Никто тогда Буршу не возразил. Хлебников не сомневался: начарт говорит правду, что тут можно возразить? Правда, наступать им еще не приходилось, они все время отступали, но контратак было уже немало, и каждый раз командиры и комиссары должны были вести бойцов за собой в штыковую, подбадривая их криками “Ура!” и “За Сталина, за Родину!”. Не удивительно, что средних командиров у них не хватало, в батальонах почти всех повыбило, ротами командовали старшины и сержанты, а батальонами зачастую недавние взводные, лейтенанты. Безумно не хватало боеприпасов и средств связи, которые тоже были далеко не лучшего качества. Хлебников, когда выпадало, старался разжиться трофейными — прекрасными телефонными аппаратами в эбонитовых футлярах, а также немецким красным кабелем, который был значительно лучше нашего эзекеритового.

Похоже, правду тогда говорил Бурш, но назавтра, когда они были уже на марше, по колонне прокатился слух, что Бурша арестовали особотдельцы за пронемецкую агитацию. На привале под вечер к закрытой машине особого отдела позвали и Хлебникова, и он там писал объяснительную, о чем в тот вечер говорил на хуторе Бурш, и почему он, капитан Хлебников, не дал ему отповеди. Хлебников писал, ругаясь в душе и проклиная все на свете, но думал ли он сам иначе, чем начальник артиллерии? А вот, вопреки своему желанию, вынужден был капать на честного и разумного командира, которому тот разговор, судя по всему, будет стоить жизни.

А если теперь вот напишут на него самого? Хотя бы за эту компанию с немецким ефрейтором? Видно, так же не поздоровится, невзирая на то, что ранен.

“Ну и черт с ним!” — ругался мысленно Хлебников. Уж, видно, теперь ему не страшно ничего. Теперь он не командир и даже не раненый. Теперь он — слепец, калека, нищий. А нищему-калеке можно все. Все, что допускает его совесть. Плевать ему на других и их зрячие заботы. Они — не он. Ибо они — зрячие.

Ему бы только вот закурить…

Но в блиндаже спали, а Серафима еще не приходила, значит, была ночь, день еще не наступил. Но, наверное, наступит. Что только он принесет им в этот блиндаж?

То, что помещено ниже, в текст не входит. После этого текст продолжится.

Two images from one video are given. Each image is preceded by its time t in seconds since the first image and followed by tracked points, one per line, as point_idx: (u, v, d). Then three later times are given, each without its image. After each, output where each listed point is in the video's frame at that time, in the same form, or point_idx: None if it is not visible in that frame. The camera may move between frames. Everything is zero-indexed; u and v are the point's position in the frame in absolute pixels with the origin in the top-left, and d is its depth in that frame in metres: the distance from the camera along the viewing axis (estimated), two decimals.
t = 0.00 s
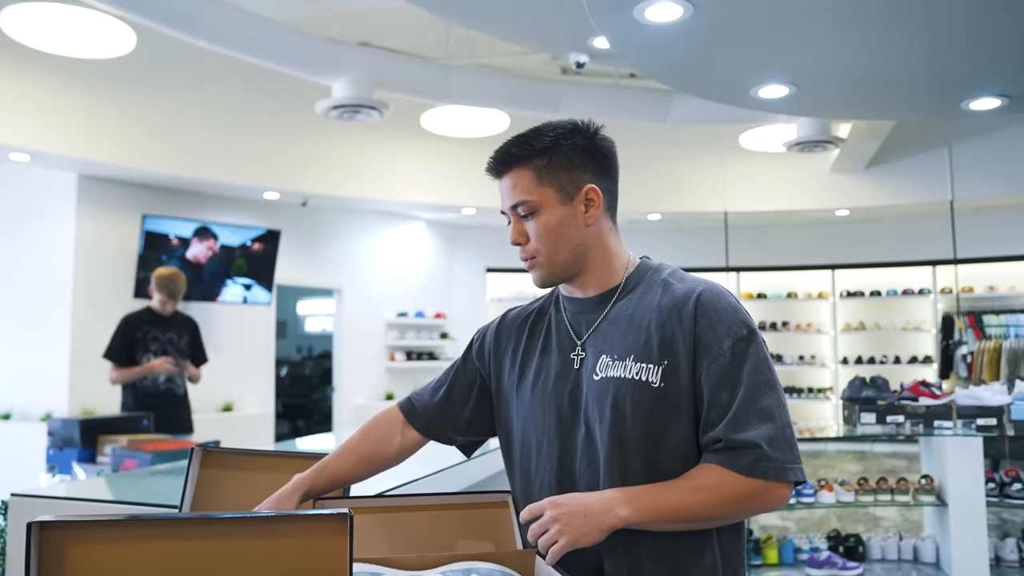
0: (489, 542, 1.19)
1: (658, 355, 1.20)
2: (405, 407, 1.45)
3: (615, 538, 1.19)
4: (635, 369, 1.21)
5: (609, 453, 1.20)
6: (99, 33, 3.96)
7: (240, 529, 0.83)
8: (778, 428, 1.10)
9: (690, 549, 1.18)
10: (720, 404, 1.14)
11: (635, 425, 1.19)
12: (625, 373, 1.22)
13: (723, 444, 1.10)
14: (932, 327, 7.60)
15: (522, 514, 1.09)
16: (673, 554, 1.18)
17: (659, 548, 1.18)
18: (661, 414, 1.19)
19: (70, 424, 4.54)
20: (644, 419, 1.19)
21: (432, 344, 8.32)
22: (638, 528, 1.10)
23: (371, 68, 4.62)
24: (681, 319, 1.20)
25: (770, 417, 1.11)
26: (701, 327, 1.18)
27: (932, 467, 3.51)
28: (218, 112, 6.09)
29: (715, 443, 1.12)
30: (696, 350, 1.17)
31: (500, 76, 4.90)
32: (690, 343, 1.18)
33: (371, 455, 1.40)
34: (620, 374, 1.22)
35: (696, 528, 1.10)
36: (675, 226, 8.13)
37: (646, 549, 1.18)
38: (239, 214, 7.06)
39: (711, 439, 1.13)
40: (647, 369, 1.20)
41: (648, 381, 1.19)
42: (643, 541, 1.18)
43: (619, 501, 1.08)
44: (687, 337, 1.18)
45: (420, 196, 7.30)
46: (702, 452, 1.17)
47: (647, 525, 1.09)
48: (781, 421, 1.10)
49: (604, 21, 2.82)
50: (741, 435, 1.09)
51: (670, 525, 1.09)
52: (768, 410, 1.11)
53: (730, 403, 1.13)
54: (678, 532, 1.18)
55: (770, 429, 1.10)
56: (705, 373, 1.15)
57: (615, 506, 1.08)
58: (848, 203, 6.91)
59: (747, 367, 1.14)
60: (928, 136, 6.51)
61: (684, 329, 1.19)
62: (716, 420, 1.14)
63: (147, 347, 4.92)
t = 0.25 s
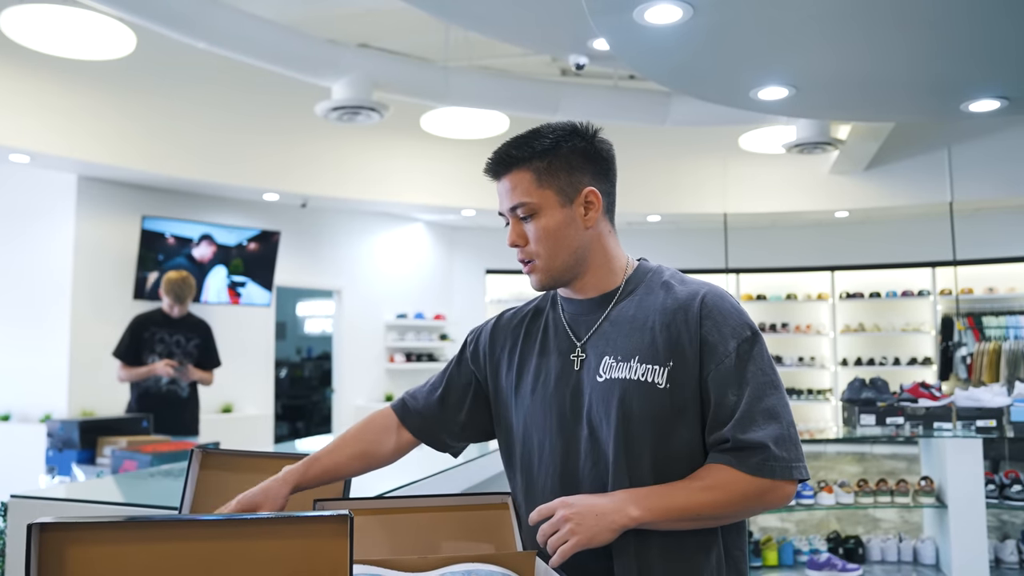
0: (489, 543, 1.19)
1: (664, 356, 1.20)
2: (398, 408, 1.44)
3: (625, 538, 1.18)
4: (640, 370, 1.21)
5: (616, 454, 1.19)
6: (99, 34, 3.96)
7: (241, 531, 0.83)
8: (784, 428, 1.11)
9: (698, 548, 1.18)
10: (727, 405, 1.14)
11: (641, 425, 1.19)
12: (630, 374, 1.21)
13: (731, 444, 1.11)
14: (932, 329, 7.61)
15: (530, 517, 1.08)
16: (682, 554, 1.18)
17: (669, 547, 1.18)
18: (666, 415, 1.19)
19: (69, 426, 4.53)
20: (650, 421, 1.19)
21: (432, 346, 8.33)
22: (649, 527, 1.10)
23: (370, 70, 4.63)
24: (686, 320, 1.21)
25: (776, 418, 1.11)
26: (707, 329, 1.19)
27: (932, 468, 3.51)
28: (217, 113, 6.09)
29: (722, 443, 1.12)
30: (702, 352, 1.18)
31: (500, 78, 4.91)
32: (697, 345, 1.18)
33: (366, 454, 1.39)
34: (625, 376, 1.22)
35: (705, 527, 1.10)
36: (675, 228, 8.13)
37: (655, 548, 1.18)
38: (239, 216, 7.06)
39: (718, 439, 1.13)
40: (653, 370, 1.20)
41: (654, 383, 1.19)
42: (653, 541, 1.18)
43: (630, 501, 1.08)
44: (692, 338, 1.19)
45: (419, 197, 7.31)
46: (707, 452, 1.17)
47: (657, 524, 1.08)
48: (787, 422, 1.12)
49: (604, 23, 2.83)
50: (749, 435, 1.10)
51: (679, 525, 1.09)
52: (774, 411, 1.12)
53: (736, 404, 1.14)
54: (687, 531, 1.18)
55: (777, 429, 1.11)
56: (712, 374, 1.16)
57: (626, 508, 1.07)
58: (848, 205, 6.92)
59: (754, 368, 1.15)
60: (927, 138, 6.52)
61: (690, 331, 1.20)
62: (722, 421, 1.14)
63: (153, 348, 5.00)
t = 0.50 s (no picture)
0: (486, 546, 1.19)
1: (666, 359, 1.20)
2: (395, 418, 1.44)
3: (628, 538, 1.18)
4: (643, 373, 1.21)
5: (618, 457, 1.19)
6: (97, 37, 3.96)
7: (239, 534, 0.83)
8: (787, 429, 1.12)
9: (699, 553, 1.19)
10: (730, 408, 1.15)
11: (642, 428, 1.19)
12: (632, 378, 1.21)
13: (736, 446, 1.11)
14: (928, 332, 7.64)
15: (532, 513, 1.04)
16: (683, 555, 1.18)
17: (672, 548, 1.18)
18: (668, 418, 1.19)
19: (64, 429, 4.51)
20: (653, 423, 1.19)
21: (429, 349, 8.33)
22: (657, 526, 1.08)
23: (367, 74, 4.63)
24: (688, 322, 1.21)
25: (779, 419, 1.12)
26: (709, 331, 1.19)
27: (928, 471, 3.52)
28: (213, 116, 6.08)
29: (727, 445, 1.13)
30: (705, 355, 1.19)
31: (496, 82, 4.92)
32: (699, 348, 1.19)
33: (363, 458, 1.39)
34: (626, 379, 1.22)
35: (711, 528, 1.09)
36: (672, 231, 8.14)
37: (658, 549, 1.18)
38: (235, 219, 7.05)
39: (722, 441, 1.13)
40: (656, 373, 1.20)
41: (656, 386, 1.20)
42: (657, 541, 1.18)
43: (639, 498, 1.06)
44: (694, 340, 1.20)
45: (416, 200, 7.31)
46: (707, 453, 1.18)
47: (665, 523, 1.07)
48: (789, 423, 1.13)
49: (601, 27, 2.83)
50: (754, 437, 1.10)
51: (687, 524, 1.08)
52: (776, 413, 1.13)
53: (739, 407, 1.14)
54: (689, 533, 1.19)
55: (781, 430, 1.12)
56: (715, 376, 1.17)
57: (637, 506, 1.05)
58: (844, 208, 6.93)
59: (756, 370, 1.16)
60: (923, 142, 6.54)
61: (692, 333, 1.20)
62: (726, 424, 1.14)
63: (150, 352, 4.99)
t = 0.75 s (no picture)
0: (483, 547, 1.18)
1: (667, 361, 1.20)
2: (398, 419, 1.45)
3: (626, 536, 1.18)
4: (643, 377, 1.21)
5: (617, 461, 1.19)
6: (92, 37, 3.95)
7: (234, 535, 0.83)
8: (797, 434, 1.08)
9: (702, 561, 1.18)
10: (736, 412, 1.12)
11: (642, 431, 1.19)
12: (631, 381, 1.21)
13: (743, 450, 1.08)
14: (924, 333, 7.66)
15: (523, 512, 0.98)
16: (681, 558, 1.18)
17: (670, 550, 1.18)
18: (670, 422, 1.19)
19: (60, 430, 4.50)
20: (653, 428, 1.19)
21: (425, 350, 8.33)
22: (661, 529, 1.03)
23: (364, 75, 4.63)
24: (690, 323, 1.21)
25: (788, 425, 1.08)
26: (712, 333, 1.18)
27: (924, 472, 3.52)
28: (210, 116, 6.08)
29: (733, 450, 1.09)
30: (707, 357, 1.18)
31: (493, 84, 4.93)
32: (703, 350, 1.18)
33: (361, 466, 1.37)
34: (625, 382, 1.22)
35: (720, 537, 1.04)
36: (669, 233, 8.15)
37: (657, 550, 1.18)
38: (232, 220, 7.04)
39: (728, 445, 1.10)
40: (656, 376, 1.20)
41: (657, 389, 1.19)
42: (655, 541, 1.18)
43: (644, 496, 1.02)
44: (698, 343, 1.19)
45: (412, 201, 7.32)
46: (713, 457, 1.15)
47: (671, 527, 1.02)
48: (800, 428, 1.09)
49: (598, 29, 2.84)
50: (764, 440, 1.07)
51: (693, 530, 1.03)
52: (786, 416, 1.10)
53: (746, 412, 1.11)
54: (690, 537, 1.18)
55: (791, 434, 1.08)
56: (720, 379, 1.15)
57: (642, 504, 1.00)
58: (840, 209, 6.95)
59: (763, 372, 1.14)
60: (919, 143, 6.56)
61: (694, 335, 1.19)
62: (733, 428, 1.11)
63: (137, 352, 4.97)
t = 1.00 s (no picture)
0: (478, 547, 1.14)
1: (669, 362, 1.16)
2: (424, 411, 1.46)
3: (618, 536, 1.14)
4: (645, 378, 1.18)
5: (613, 466, 1.18)
6: (87, 37, 3.93)
7: (228, 537, 0.83)
8: (779, 441, 0.99)
9: None
10: (718, 414, 1.05)
11: (644, 435, 1.16)
12: (632, 383, 1.19)
13: (712, 452, 1.00)
14: (918, 334, 7.67)
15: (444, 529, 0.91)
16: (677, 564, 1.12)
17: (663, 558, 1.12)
18: (673, 426, 1.15)
19: (54, 431, 4.48)
20: (655, 432, 1.15)
21: (420, 350, 8.32)
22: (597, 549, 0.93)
23: (360, 75, 4.62)
24: (693, 322, 1.15)
25: (767, 435, 0.99)
26: (713, 332, 1.12)
27: (919, 473, 3.53)
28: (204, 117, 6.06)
29: (705, 455, 1.01)
30: (706, 357, 1.11)
31: (489, 84, 4.93)
32: (700, 349, 1.12)
33: (381, 453, 1.39)
34: (627, 384, 1.20)
35: (663, 559, 0.92)
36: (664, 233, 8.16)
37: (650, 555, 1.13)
38: (226, 220, 7.03)
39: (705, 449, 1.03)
40: (656, 378, 1.17)
41: (657, 391, 1.16)
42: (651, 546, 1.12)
43: (576, 507, 0.92)
44: (696, 344, 1.12)
45: (407, 201, 7.31)
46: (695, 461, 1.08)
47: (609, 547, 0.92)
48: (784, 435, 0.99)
49: (594, 30, 2.84)
50: (734, 442, 0.99)
51: (639, 551, 0.93)
52: (770, 422, 1.01)
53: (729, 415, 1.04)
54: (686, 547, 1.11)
55: (771, 442, 0.99)
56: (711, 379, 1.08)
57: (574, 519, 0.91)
58: (835, 211, 6.96)
59: (756, 372, 1.05)
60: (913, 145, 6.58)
61: (694, 334, 1.14)
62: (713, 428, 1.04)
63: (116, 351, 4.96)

От долгого лежания на твердых земляных комьях давно уже ныли бедра, он крутился на шинели, пробуя лечь и так, и этак, но было по-прежнему жестко и неудобно. Сон приходил урывками, как у птицы на дереве; Хлебников то коротко дремал, то опять возвращался к безрадостной своей реальности. Все же здесь, в блиндаже, он чувствовал себя старшим над двумя другими, хотя его никто не назначал, но по давнему военному обычаю он решал за всех и удивился б, если бы кто-нибудь его ослушался. Жаль, что оба его подчиненные были с явным браком: один — немец, который все ж слабо понимал по-русски, а второй — больной. Кого пошлешь, если понадобится? Сам он тоже не ходок. Оставалась только Серафима.

Вновь Серафима. Как ни мудри, весь мир для них, видать, сходится на этой сельской тетке.